While the Denver district attorney’s office found all 11 shootings legally justified, independent monitor Nicholas Mitchell suggested the incidents may show that officers need better training. Mitchell wrote in the report that six of those shot by Denver police or sheriff’s deputies in 2013 behaved in ways indicating mental illness.

“We believe that additional examination of these shootings as a group is warranted to determine whether additional training, tactics or tools would assist the DPD,” Mitchell wrote in his office’s annual report, released Thursday.

Denver Police Chief Robert White has ordered a review of the 2013 shootings to see whether changes are needed to department training or procedures, said Cmdr. Matthew Murray, White’s chief of staff. But Murray cautioned against reading too much into the number of shootings.

“These kinds of situations are so incredibly complex and involve so many variables that it’s difficult to point to one thing,” Murray said.

The report comes 10 years after a Denver police officer fatally shot 15-year-old Paul Childs, a developmentally disabled boy who moved toward the officer while holding a knife. Childs’ death led to a public outcry for reform, and the city responded by, among other things, hiring a mental-health professional to improve police training and creating the Office of the Independent Monitor.

Murray said a 40-hour course of “crisis-intervention training” is now standard for officers going through the department’s academy, and he said about half of Denver’s officers — including nearly three-quarters of those assigned to patrol — have the training. Murray said the department has also created an eight-hour refresher course for officers.

“We’re very proactive when it comes to this,” he said.

But Leigh Sinclair, the counselor hired to work with Denver police after the Childs shooting, said the department has lagged in its efforts in recent years. Sinclair — whose job with the department also involved getting mental-health help to people officers frequently encountered — left the department in 2008 over frustrations about its direction. The department now has a police officer performing a similar role.

Sinclair said the department’s refresher course for officers on dealing with the mentally ill is inadequate.

“There’s no infrastructure to support the police officers right now,” she said. “There’s no organized or systemic mental health or substance abuse or developmental disability person who can help these cops.”

Scott Glaser, the executive director of the Colorado affiliate of the National Alliance on Mental Illness, said Denver police have correctly recognized the importance of crisis-intervention training.
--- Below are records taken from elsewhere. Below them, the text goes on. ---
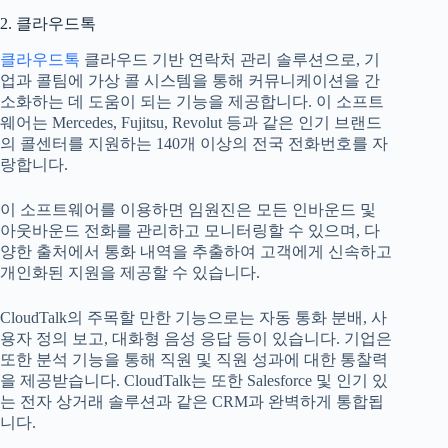
2. 클라우드톡
클라우드톡
클라우드 기반 연락처 관리 솔루션으로, 기
업과 콜팀에 가상 콜 시스템을 통해 커뮤니케이션을 간
소화하는 데 도움이 되는 기능을 제공합니다. 이 소프트
웨어는 Mercedes, Fujitsu, Revolut 등과 같은 인기 브랜드
의 콜센터를 지원하는 140개 이상의 전국 전화번호를 자
랑합니다.
이 소프트웨어를 이용하면 임원진은 모든 인바운드 및
아웃바운드 전화를 관리하고 모니터링할 수 있으며, 다
양한 출처에서 통화 내역을 추출하여 고객에게 신속하고
개인화된 지원을 제공할 수 있습니다.
CloudTalk의 주목할 만한 기능으로는 자동 통화 분배, 사
용자 정의 보고, 대화형 음성 응답 등이 있습니다. 기업은
또한 분석 기능을 통해 직원 및 직원 성과에 대한 통찰력
을 제공받습니다. CloudTalk는 또한 Salesforce 및 인기 있
는 전자 상거래 솔루션과 같은 CRM과 완벽하게 통합됩
니다.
The training makes it much less likely an officer will inadvertently escalate a situation with a mentally ill individual, he said.
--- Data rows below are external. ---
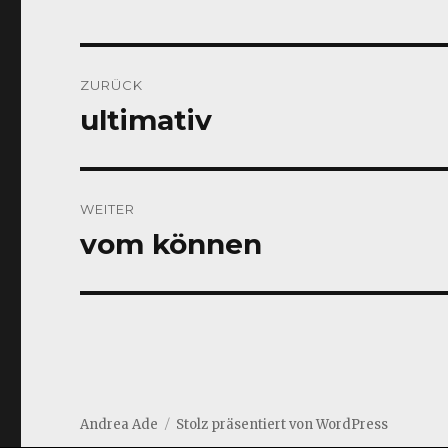
Beitragsnavigation
ZURÜCK
ultimativ
Vorheriger
Beitrag:
WEITER
vom können
Nächster
Beitrag:
Andrea Ade
Stolz präsentiert von WordPress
“I think they genuinely want to do the best they can do,” Glaser said of Denver police. “But there’s always room for improvement.”

There were nine shootings by Denver police officers and two by Denver sheriff’s deputies in 2013, according to the report. Five people were killed and another five were wounded in those shootings. In one incident, no one was hit. In the remaining incident, it was unclear whether anyone was hit.

The total is the highest number of officer-involved shootings in Denver since 2006, when there were also 11. There were eight officer-involved shootings in 2012 and four in 2011. Since 1990, Denver has averaged slightly more than seven such shootings a year, although numbers prior to 2005 do not account for instances when police shot at someone but did not hit them.

In his report, Mitchell notes that many of the shootings occurred when officers were confronted by armed suspects committing serious crimes and threatening the public. But Mitchell also questioned whether some of the officer-involved shootings in 2013 could have been avoided. Although he wrote that he agrees with the department that the shootings by Denver police officers were within department policy, he added, “We believe that several of the shootings may have presented additional opportunities for de-escalation.”

Murray said officers have also been able to avoid shootings, either through proper training or through the use of so-called “less lethal” weapons, such as beanbag shotguns or Tasers. As Mitchell’s report notes, 13 officers were awarded the department’s medal of valor in 2013 and another 11 were commended for saving a life.

“Officers are certainly trying to use other means,” Murray said. “They’re trying to resolve the situation.”